A defesa de Henrique Vorcaro manifestou, nesta terça-feira, sua insatisfação com a decisão da Segunda Turma do Supremo Tribunal Federal (STF), que decidiu manter a prisão preventiva de seu cliente. Os advogados de Vorcaro classificaram a ação como “extrema, desnecessária e desproporcional”, argumentando que não existem elementos concretos que justifiquem a continuidade da custódia cautelar.

Henrique Vorcaro, representado por seu advogado Eugenio Pacelli, é o pai do banqueiro Daniel Vorcaro, que está sendo investigado na Operação Compliance Zero. A decisão do STF foi tomada por maioria de votos, sustentando a ordem de prisão decretada pelo ministro André Mendonça.

Os representantes legais de Vorcaro enfatizaram que seu cliente sempre se mostrou disponível para colaborar com as autoridades, afirmando que ele não oferece risco algum à continuidade das investigações. Em sua nota, a defesa destacou que é injusto manter uma pessoa presa com base em conjecturas e vínculos familiares com outros investigados. Eles pedem que cada fato seja analisado de forma individual, considerando as evidências produzidas nos autos e não simplesmente a associação familiar ou empresarial com aqueles que estão sob investigação.

Outro ponto crítico levantado pela defesa é a dificuldade em acessar as provas que sustentam as acusações contra Vorcaro. A falta de acesso integral ao material investigativo, segundo os advogados, compromete a ampla defesa, um princípio fundamental do direito. Em sua argumentação, a defesa manifestou preocupação com a divulgação de informações relacionadas ao caso antes que tivessem acesso completo aos documentos, sugerindo que isso poderia criar um ambiente de persecução e pré-julgamento.

Durante a sessão, o ministro Gilmar Mendes expressou preocupações semelhantes, questionando a demora na disponibilização dos documentos de investigação. Mendes, que votou pela conversão da prisão preventiva em domiciliar, ressaltou que nem mesmo os membros da Segunda Turma tiveram acesso total aos elementos que fundamentaram a decisão cautelar.

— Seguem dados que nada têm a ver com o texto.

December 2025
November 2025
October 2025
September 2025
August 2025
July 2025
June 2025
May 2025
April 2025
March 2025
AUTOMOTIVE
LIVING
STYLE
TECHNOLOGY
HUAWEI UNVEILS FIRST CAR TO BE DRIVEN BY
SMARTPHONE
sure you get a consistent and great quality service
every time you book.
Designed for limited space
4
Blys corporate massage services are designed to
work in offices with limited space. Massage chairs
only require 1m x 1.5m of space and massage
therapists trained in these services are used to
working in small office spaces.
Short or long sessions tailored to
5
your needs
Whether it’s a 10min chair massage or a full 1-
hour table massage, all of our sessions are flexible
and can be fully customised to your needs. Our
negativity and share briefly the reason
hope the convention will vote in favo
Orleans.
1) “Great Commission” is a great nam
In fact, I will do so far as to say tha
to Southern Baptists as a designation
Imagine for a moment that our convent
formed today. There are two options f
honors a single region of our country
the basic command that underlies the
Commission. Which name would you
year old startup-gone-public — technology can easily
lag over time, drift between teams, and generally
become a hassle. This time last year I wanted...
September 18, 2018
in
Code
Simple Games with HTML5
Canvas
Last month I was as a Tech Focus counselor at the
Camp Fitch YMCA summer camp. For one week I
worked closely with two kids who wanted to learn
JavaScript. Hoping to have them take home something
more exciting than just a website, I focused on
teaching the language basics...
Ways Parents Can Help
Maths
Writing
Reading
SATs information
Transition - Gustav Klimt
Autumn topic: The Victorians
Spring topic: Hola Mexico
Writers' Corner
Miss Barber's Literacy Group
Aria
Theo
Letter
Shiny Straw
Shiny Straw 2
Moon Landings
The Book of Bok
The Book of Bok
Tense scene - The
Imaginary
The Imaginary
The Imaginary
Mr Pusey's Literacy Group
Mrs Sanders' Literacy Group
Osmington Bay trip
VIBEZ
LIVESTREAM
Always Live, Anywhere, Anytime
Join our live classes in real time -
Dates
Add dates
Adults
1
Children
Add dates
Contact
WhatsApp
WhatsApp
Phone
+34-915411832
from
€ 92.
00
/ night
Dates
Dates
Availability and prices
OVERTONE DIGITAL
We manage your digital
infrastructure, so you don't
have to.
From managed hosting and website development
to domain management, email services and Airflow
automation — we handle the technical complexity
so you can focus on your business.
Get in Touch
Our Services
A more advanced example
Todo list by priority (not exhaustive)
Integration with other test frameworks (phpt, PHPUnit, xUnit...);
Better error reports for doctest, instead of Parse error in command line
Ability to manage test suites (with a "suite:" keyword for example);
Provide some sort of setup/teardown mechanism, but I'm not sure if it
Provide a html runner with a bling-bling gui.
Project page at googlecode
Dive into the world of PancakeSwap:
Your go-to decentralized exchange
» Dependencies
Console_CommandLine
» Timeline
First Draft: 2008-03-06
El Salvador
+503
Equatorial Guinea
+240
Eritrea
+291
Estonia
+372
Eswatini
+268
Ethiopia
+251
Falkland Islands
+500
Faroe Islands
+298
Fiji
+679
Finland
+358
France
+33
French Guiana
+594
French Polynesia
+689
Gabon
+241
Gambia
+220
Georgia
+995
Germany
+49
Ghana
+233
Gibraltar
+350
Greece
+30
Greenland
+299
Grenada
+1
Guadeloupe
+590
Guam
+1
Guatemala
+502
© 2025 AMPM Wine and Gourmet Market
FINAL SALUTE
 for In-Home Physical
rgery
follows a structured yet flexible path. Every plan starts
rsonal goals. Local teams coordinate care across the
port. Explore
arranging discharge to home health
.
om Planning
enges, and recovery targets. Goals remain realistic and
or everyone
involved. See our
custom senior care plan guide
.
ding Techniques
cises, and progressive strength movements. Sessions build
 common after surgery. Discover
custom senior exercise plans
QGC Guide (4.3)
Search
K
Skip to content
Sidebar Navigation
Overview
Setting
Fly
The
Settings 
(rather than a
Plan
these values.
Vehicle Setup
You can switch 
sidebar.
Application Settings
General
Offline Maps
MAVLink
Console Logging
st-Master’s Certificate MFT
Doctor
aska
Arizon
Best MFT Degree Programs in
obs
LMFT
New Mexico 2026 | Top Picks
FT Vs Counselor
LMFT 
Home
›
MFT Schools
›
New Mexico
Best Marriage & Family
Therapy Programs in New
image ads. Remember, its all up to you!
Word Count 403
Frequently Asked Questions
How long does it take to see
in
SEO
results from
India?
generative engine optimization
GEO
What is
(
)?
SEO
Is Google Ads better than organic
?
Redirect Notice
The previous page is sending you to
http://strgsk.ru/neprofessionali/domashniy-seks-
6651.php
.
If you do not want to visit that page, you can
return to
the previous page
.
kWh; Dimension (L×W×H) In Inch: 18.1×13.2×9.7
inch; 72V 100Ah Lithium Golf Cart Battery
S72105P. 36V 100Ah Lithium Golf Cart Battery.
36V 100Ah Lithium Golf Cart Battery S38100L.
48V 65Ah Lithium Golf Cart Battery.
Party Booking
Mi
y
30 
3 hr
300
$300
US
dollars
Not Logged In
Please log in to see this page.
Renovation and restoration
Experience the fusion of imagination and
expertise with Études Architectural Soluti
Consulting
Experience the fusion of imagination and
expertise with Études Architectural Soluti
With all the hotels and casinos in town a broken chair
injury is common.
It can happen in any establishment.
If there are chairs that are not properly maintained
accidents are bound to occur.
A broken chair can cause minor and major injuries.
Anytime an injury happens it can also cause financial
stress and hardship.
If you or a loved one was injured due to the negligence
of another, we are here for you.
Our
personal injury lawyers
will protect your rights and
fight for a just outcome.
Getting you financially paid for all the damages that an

Contudo, o entendimento da maioria dos ministros, incluindo o relator André Mendonça, foi de que as razões para manter a prisão preventiva de Henrique Vorcaro permanecem válidas, levando à manutenção de sua detenção. Essa decisão acirrou as tensões em torno do caso e levantou questões sobre o equilíbrio entre segurança jurídica e garantias individuais no contexto de investigações complexas.